The Colts quarterback and his receivers are uniquely able to attack through the air. Short, long, in the middle. Most notably, Manning caught Clark a number of times on the run. It is astounding but not surprising when they pick up 40 yards on a single play.
The hometown crowd is a bit hurt by the breakdown after going to a 21-3 lead, and a 21-6 lead at halftime. On our halftime call I told Ma I was going to bed as the game was foregone, but I was just kidding. The Colts can generate points like New York short-order cooks shooting out breakfast specials. I think it is fair to say that the Pats victory the previous week against San Diego - which as at the time the “greatest football team in history” capable of outscoring the score happy Colts in spades - took something out of the Pats.
But you take the cards you are dealt, right? You cannot say that was the reason the team couldn’t run effectively, why Caldwell dropped the ball twice, why the Colts often could run in 6 and 7 yard gulps, why a headbutt on QB penalty tacked 12 yards onto a 14 yard Reggie Wayne reception, why we had 12 men in the huddle when two or three first-downs might have sealed our three-point lead.
Against San Diego, Tom Brady accomplished his usual magic to create the tying and winning scores within a five to eight minute period; with a little luck. He could not do it in one minute yesterday.

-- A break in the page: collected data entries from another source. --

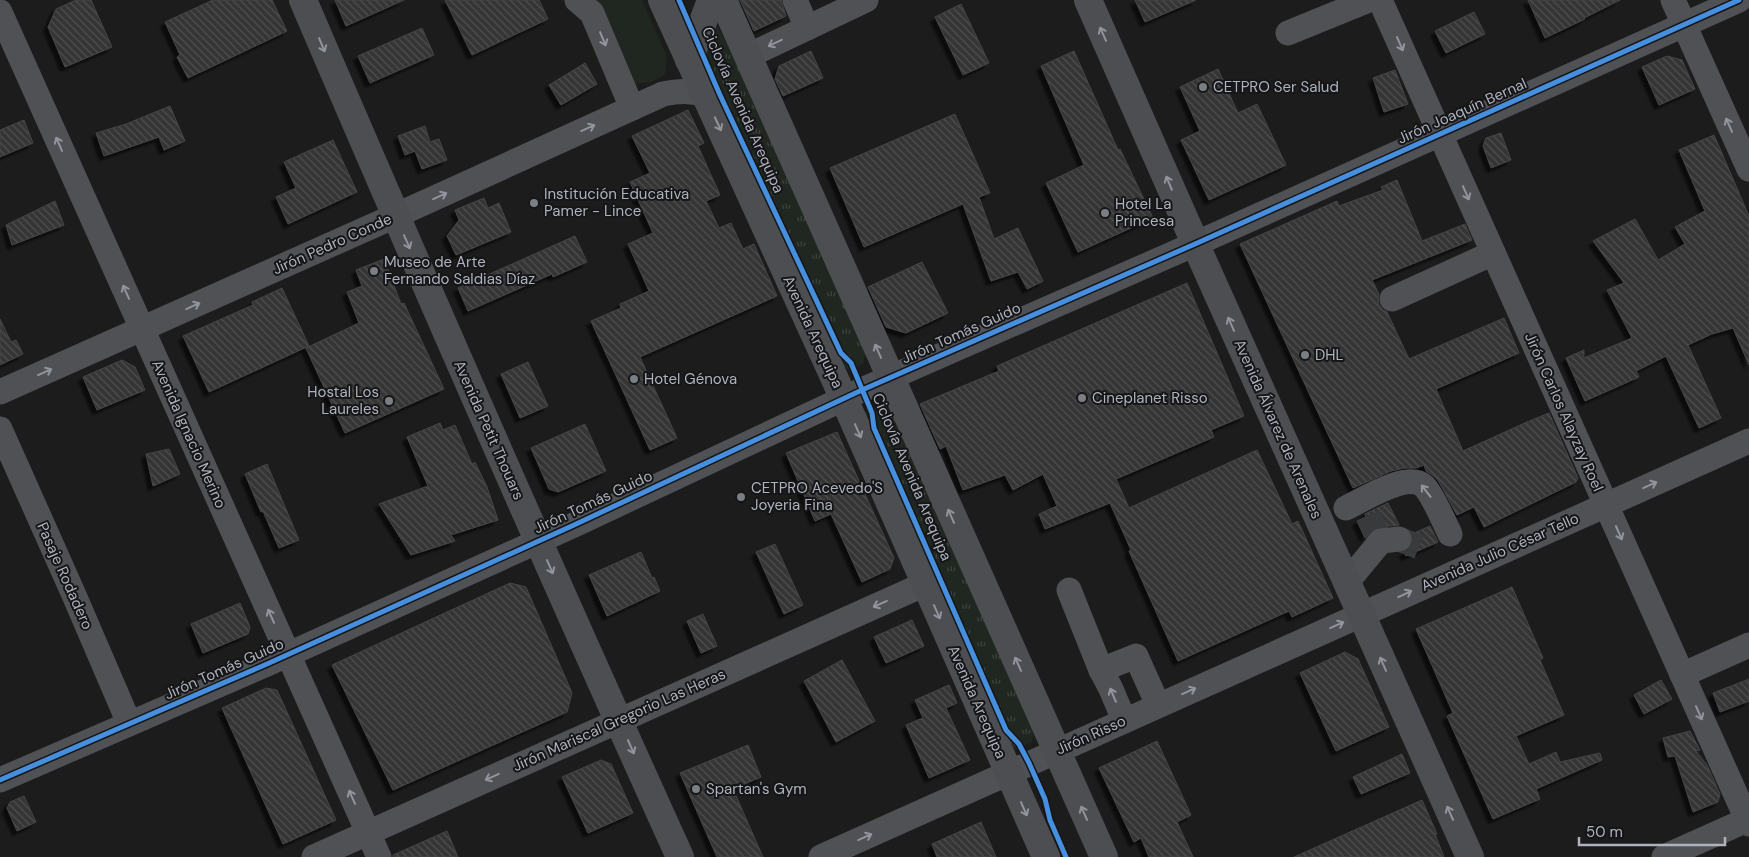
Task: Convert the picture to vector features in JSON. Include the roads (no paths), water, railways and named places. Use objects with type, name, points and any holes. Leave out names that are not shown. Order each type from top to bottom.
[{"type":"main road","name":"Avenida Petit Thouars","points":[[303,0],[395,216],[680,857]]},
{"type":"main road","name":"Avenida Arequipa","points":[[662,0],[844,399],[1046,857]]},
{"type":"main road","points":[[689,60],[711,0]]},
{"type":"main road","points":[[723,0],[1104,857]]},
{"type":"main road","name":"Avenida Álvarez de Arenales","points":[[1088,0],[1195,244],[1470,857]]},
{"type":"street","points":[[577,0],[592,13],[632,108]]},
{"type":"street","points":[[795,0],[808,28]]},
{"type":"street","points":[[748,56],[866,0]]},
{"type":"street","points":[[1288,33],[1369,0]]},
{"type":"street","name":"Jirón Carlos Alayzay Roel","points":[[1380,0],[1748,821]]},
{"type":"street","points":[[1673,0],[1749,169]]},
{"type":"street","name":"Jirón Joaquín Bernal","points":[[1195,244],[1739,0]]},
{"type":"street","name":"Avenida Ignacio Merino","points":[[0,12],[379,857]]},
{"type":"street","name":"Jirón Pedro Conde","points":[[663,94],[689,60]]},
{"type":"street","name":"Jirón Pedro Conde","points":[[0,392],[663,94],[695,91],[705,95]]},
{"type":"street","name":"Jirón Tomás Guido","points":[[0,780],[539,542],[890,378],[1195,244]]},
{"type":"street","points":[[1392,299],[1493,253]]},
{"type":"street","name":"Pasaje Rodadero","points":[[0,428],[129,723]]},
{"type":"street","name":"Avenida Julio César Tello","points":[[1361,614],[1749,441]]},
{"type":"street","points":[[1314,508],[1357,512],[1397,484],[1407,481],[1418,483],[1429,493],[1450,534]]},
{"type":"street","points":[[1347,582],[1381,541],[1399,540]]},
{"type":"street","name":"Jirón Mariscal Gregorio Las Heras","points":[[314,857],[924,584]]},
{"type":"street","points":[[1069,590],[1101,670],[1124,720]]},
{"type":"street","name":"Jirón Risso","points":[[821,857],[1361,614]]},
{"type":"street","points":[[1682,675],[1749,645]]},
{"type":"street","points":[[1101,670],[1136,656],[1158,705]]},
{"type":"street","points":[[1664,857],[1748,821]]},
{"type":"tunnel","points":[[1368,516],[1381,541]]},
{"type":"tunnel","points":[[1399,539],[1419,547]]},
{"type":"place","name":"CETPRO Ser Salud","points":[[1203,87]]},
{"type":"place","name":"Institución Educativa Pamer - Lince","points":[[534,203]]},
{"type":"place","name":"Hotel La Princesa","points":[[1105,213]]},
{"type":"place","name":"Museo de Arte Fernando Saldias Díaz","points":[[374,271]]},
{"type":"place","name":"DHL","points":[[1305,355]]},
{"type":"place","name":"Hotel Génova","points":[[634,379]]},
{"type":"place","name":"Cineplanet Risso","points":[[1082,398]]},
{"type":"place","name":"Hostal Los Laureles","points":[[389,401]]},
{"type":"place","name":"CETPRO Acevedo'S Joyeria Fina","points":[[741,497]]},
{"type":"place","name":"Spartan's Gym","points":[[696,789]]}]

It makes me melancholy because the Pats still had a fair core of players that had been onboard through three Super Bowl victories, including Mike Vrabel, Teddy Bruschi, Larry Izzo, Troy Brown, Brady, and of course the head coach Bellicheck. Standouts from that run Adam Viniateri and Dan Klecko [a line man who scored a touchdown in the game] played for the Colts yesterday. That is the way it is. If the Pats had one a fourth Superbowl in six years [which would require them to bury the Bears that slaughtered the team in its 1986 SuperBowl visit] they would have moved into the realm of truly historically great teams. And I cannot blame the country in large part being glad for Manning an Dungee as they are now in a position to prove they are ultimately a successful team. Ultimately successful is not the same as truly historically great.
The Pats of 2006 worked hard and tried. For me Tom Brady is still Tom Terrific, my boy Tommy. The luck was not with the crew this day. In one moment when Reggie Wayne bobbled the ball, the sphere alone in the air, it seemed, maybe…the football gods would shine on us again. When we were great, just last week in fact, these things seemed to bounce to us.